Subject: RE: How to speed up inserts trough ODBC?
From: Jarle Aase
Date: Wed, 20 Apr 2005 15:33:05 +0200
ons, 20,.04.2005 kl. 14.24 +0200, skrev Robert Klemme:

> > Unfortunately the current ODBC driver has a weak point: mass inserts.
> > Assuming, that your application uses mass inserts, this is exactly,
> > what you observe.
> > 
> > Meanwhile a new ODBC driver is on the way (basing on SQLDBC) which
> > supports
> > mass inserts as your applications requires.
> > 
> > So, the solution for you is not there, but coming soon...
> 
> He could use loadercli instead - I guess those restrictions do not apply
> there, do they?

Hi, 

I do need control over the import. The program I use can handle
replication; it will add new records, update old and ignore unchanged. 

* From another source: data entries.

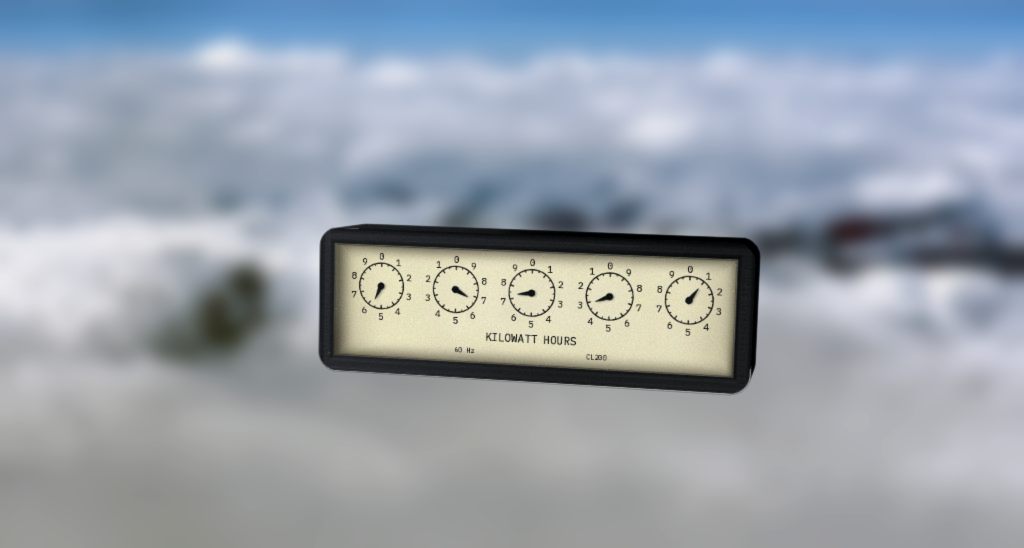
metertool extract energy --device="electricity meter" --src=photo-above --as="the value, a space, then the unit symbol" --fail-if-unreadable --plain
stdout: 56731 kWh
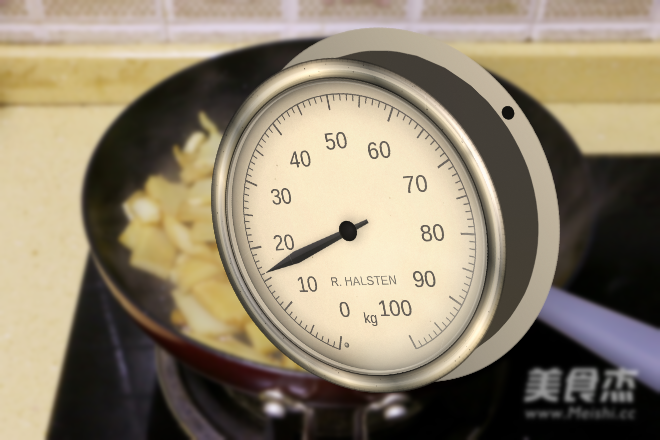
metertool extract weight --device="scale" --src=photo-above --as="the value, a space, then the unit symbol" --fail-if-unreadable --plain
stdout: 16 kg
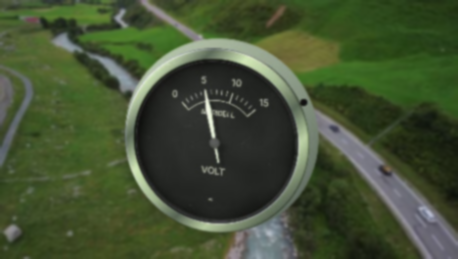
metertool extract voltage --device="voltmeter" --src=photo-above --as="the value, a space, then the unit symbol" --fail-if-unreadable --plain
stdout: 5 V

I also need to perform fast inserts and queries from my own
applications. One application I'm workin on is an Open Source NNTP
(news) server. These have > 1Tbytes new data every day, and the volume
is normally doubled every year or so. The server will have to support
several databases (I'm thinking of Oracle, mssql, mysql, postgres,
sqlite and maxdb, and maby some more) trough a generic database
interface. Most installations will be low-volume (< 100 Mbytes each
day), but the server must be able to handle high-volumes on the
databases that can support it.

I'm not sure if I can use the C++ procompiler API for this. I briefly
read the documentation yesterday, and there are two issues that
immediately hits me:

  1) There is a limit on 8 connections from one application instance(?)
        I will probably need hundreds of connections, as the servers
        I work on use threads and queued async IO with potantially tens
        of thousands concurrent users.

  2) The use of a dedicated linker breakes with the design of my
        database-interfaces, as these are loadable modules (or
        dll's under Windows). 

> Btw, Jarle you said tables are not yet indexed but there is a primary key:
> the PK is in fact backed by an index - so you actually do have an index. :-)

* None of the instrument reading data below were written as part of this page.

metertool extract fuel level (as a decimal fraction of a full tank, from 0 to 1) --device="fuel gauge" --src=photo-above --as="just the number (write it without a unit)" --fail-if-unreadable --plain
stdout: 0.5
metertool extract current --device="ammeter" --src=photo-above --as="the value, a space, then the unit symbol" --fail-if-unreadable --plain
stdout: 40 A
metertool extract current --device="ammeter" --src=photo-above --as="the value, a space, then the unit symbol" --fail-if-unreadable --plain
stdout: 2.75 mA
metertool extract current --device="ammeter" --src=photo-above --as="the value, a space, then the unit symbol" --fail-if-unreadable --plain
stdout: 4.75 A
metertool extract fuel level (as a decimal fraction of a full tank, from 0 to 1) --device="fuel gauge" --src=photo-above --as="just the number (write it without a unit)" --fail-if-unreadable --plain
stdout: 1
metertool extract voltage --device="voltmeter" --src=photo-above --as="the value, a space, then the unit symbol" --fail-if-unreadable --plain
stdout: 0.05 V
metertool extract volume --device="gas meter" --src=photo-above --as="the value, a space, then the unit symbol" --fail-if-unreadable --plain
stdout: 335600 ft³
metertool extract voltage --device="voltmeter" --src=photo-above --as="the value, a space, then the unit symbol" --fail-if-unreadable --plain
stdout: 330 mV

I know. That's why I mentioned it ;) It does however take _alot_ more
time to insert records into a database with extra indexes. MaxDB use
only 10 - 15 minutes to import the 135 million rows in my test-dataset
with the loader, but then spends almost 100 minutes creating an extra
index. With InnoDB (where the indexes are created prior to the import),
each extra index adds about 80 - 100 minutes to the import. This is not
all that much overhead, but when the row-numbers icrease to several
billons, the extra time becomes significant.